Changing behaviour: techniques for tier 2 adult weight management services (PHE) This document provided relevant evidence-based behaviour change techniques recommended for inclusion in weight management services for weight loss and weight maintenance.

Let’s talk about weight: a step-by-step guide to brief interventions with adults for health and care professionals (PHE) This document offers tips on the short conversations health and care professionals should be having with people with overweight and obesity about weight loss. Conversations should be tailored and targeted to reach and engage those groups most vulnerable to experiencing health inequalities.

Obesity and weight management for people with learning disabilities: guidance (PHE) This guide, developed by PHE, advises about specific aspects of weight management for people with learning disabilities, including tips on ensuring that mainstream weight management programmes are accessible.

How to make weight-loss services work for men and best practice tips (Men’s Health Forum and PHE) An evidence-based guide and set of best practice tips to support the design and delivery of weight management services to engage men.

NICE CG189 Obesity: identification, assessment and management This guideline covers identifying, assessing and managing obesity in children (aged 2 years and over), young people and adults.

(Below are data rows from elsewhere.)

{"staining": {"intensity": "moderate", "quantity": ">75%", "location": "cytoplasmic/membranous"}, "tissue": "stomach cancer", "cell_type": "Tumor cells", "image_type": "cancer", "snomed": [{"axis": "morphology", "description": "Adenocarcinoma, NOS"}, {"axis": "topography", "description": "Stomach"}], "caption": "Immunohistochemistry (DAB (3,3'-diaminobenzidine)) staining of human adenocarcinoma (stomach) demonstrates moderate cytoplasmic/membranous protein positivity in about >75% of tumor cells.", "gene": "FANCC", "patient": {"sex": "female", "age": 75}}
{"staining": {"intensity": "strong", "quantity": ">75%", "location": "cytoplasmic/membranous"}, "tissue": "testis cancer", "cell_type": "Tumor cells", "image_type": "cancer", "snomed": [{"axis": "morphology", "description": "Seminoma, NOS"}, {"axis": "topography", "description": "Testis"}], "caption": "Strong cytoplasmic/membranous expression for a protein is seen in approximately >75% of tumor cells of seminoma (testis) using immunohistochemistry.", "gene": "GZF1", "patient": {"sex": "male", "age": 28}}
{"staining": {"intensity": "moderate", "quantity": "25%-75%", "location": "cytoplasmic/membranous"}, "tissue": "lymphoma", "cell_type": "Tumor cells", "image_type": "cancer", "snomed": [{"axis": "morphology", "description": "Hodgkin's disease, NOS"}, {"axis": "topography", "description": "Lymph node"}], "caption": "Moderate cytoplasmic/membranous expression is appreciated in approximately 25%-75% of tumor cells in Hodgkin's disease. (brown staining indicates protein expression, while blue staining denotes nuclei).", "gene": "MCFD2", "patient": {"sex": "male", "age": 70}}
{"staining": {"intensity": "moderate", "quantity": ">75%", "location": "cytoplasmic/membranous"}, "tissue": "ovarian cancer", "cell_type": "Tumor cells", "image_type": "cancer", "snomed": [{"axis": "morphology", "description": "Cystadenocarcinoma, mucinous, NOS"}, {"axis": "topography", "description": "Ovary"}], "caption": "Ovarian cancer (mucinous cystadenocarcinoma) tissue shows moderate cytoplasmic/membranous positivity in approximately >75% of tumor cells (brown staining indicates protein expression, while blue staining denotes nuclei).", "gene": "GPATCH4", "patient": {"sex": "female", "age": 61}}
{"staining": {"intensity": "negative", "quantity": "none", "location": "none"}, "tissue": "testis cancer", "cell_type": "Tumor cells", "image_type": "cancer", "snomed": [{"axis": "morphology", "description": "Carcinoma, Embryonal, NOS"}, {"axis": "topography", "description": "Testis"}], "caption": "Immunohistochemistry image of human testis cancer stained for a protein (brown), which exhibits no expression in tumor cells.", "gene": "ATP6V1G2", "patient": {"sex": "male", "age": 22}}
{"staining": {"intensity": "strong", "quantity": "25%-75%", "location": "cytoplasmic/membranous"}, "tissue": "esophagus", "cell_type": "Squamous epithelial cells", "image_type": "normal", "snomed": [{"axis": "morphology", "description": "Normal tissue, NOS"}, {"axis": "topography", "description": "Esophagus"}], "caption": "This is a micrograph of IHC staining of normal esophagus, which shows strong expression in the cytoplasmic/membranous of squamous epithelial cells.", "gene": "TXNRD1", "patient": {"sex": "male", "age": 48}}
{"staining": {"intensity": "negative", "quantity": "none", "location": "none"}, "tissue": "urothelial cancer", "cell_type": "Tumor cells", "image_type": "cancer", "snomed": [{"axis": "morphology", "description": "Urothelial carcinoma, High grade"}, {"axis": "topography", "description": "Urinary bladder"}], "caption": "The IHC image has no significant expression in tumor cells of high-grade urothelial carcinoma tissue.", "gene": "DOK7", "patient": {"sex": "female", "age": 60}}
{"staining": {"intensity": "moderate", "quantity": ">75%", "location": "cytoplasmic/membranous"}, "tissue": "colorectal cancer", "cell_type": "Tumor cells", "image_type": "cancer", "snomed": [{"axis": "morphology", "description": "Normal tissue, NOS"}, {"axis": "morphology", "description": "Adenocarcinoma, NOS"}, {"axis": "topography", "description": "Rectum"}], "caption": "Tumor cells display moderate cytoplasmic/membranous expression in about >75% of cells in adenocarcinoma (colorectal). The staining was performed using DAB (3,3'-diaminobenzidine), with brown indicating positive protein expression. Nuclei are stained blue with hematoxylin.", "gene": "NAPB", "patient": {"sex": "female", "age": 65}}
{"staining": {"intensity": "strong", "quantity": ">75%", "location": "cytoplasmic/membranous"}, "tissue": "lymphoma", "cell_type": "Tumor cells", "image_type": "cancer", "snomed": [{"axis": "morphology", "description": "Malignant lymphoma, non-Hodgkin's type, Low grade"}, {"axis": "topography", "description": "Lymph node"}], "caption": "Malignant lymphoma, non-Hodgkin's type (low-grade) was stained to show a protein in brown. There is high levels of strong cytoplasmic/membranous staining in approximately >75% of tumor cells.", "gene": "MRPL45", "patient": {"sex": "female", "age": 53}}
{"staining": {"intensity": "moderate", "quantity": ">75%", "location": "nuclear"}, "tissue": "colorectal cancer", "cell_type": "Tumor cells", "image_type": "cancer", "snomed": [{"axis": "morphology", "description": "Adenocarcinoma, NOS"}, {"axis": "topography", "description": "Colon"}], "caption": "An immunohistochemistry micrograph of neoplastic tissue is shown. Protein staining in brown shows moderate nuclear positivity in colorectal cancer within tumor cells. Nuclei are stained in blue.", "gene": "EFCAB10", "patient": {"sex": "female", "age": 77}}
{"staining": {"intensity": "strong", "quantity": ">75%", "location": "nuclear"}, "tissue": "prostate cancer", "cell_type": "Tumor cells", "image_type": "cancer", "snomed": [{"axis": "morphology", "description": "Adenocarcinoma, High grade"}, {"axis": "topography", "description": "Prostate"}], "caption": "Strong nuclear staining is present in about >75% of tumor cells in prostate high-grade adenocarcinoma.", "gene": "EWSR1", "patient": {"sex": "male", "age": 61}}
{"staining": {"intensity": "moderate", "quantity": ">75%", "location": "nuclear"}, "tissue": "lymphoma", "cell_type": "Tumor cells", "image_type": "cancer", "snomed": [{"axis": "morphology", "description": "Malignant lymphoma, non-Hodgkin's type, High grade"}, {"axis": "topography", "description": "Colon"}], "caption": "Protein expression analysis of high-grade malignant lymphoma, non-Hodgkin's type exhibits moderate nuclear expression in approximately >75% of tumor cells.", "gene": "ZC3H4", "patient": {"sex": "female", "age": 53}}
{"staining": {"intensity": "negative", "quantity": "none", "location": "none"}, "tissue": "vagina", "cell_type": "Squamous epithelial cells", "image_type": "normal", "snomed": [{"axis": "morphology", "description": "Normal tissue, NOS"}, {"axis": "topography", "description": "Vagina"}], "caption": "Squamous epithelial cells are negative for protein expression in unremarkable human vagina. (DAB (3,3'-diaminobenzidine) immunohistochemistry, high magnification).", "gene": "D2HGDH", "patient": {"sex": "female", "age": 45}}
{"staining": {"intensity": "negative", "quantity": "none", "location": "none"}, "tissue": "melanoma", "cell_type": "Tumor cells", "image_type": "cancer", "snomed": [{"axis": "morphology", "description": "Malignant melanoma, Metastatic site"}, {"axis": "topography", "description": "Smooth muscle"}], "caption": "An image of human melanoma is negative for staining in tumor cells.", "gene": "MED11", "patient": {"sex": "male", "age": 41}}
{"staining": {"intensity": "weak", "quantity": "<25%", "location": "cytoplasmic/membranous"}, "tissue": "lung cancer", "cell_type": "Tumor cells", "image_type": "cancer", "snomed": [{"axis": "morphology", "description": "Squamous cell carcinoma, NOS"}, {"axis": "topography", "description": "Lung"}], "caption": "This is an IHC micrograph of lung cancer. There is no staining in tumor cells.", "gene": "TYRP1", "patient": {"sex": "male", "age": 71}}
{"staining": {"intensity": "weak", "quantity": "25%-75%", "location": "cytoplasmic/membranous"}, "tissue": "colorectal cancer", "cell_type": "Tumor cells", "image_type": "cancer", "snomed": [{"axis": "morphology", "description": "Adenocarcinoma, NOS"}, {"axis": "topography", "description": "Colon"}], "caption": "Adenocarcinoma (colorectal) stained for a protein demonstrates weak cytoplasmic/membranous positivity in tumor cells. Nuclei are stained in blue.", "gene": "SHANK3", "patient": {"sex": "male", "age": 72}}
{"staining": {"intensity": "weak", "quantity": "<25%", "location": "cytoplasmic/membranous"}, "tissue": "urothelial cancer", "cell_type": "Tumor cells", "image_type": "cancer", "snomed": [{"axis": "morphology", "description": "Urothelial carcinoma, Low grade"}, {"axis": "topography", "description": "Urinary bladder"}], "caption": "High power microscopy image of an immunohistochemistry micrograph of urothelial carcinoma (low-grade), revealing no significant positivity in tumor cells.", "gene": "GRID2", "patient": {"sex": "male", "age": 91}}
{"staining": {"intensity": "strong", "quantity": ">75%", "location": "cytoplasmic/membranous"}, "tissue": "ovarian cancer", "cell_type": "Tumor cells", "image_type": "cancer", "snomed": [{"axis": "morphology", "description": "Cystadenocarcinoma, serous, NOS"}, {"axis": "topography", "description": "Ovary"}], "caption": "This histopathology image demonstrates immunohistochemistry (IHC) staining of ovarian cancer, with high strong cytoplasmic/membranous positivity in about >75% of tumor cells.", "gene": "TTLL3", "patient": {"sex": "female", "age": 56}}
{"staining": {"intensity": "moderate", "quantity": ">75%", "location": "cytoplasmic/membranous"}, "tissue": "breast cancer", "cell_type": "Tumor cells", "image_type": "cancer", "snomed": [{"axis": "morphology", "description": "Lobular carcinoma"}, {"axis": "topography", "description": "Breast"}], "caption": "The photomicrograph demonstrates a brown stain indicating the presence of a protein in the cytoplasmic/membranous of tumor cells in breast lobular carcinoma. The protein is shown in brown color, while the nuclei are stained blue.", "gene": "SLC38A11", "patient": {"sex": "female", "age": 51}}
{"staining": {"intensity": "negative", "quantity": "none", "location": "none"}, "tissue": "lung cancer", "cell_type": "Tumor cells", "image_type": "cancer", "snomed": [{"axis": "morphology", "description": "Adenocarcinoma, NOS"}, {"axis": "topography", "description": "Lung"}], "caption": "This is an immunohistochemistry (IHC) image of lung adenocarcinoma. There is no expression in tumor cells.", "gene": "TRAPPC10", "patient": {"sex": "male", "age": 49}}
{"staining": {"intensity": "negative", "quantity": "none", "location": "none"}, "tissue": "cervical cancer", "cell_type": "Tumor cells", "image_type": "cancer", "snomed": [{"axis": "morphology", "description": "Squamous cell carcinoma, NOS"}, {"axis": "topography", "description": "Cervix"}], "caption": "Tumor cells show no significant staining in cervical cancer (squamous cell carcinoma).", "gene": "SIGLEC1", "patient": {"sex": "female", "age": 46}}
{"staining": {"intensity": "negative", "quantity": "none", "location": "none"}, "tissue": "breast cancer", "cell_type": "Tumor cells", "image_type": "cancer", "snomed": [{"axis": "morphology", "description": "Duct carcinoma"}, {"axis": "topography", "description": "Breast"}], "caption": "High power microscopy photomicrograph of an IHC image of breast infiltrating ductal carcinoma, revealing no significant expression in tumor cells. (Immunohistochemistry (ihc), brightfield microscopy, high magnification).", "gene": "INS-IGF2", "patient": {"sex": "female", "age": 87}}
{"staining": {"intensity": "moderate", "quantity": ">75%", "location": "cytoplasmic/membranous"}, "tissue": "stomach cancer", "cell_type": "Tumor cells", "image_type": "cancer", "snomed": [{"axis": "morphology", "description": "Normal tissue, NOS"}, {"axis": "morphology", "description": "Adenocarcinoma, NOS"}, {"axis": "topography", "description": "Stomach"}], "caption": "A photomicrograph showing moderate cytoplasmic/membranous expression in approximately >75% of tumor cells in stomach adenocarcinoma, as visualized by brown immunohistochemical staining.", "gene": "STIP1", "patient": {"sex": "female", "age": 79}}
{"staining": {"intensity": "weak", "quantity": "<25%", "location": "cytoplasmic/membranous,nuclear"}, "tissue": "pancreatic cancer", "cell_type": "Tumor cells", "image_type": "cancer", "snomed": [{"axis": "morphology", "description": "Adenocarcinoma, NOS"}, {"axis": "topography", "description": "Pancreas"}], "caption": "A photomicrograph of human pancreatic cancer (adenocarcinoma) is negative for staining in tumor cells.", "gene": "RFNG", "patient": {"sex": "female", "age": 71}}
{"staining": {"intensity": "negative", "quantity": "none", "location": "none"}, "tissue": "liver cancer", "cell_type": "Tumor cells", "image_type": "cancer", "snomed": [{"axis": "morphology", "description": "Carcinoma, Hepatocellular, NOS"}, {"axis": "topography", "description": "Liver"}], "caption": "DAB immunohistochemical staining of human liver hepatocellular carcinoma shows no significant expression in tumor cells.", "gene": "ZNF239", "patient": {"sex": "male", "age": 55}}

NICE PH46 BMI: preventing ill health and premature death in black, Asian and other minority ethnic groups This guidance assesses how body mass index (BMI) and waist circumference among adults from black, Asian and other minority ethnic groups in the UK links to the risk of a range of non-communicable diseases. The aim was to determine whether lower cut-off points or thresholds should be used for these groups, compared to those used for the white population, as a trigger for lifestyle interventions to prevent conditions such as diabetes, myocardial infarction or stroke.

NICE PH53 Weight management: lifestyle services for overweight or obese adults This guideline makes recommendations on the provision of effective multi-component lifestyle weight management services for adults who are overweight or obese (aged 18 and over). It includes recommendations on adjusting BMI eligibility cut offs for ethnicity and around monitoring and evaluation to assess the effects of any lifestyle intervention on inequalities.

NICE PH27 Weight management before, during and after pregnancy This guideline provides NICE’s formal guidance on dietary interventions and physical activity interventions for weight management before, during and after pregnancy.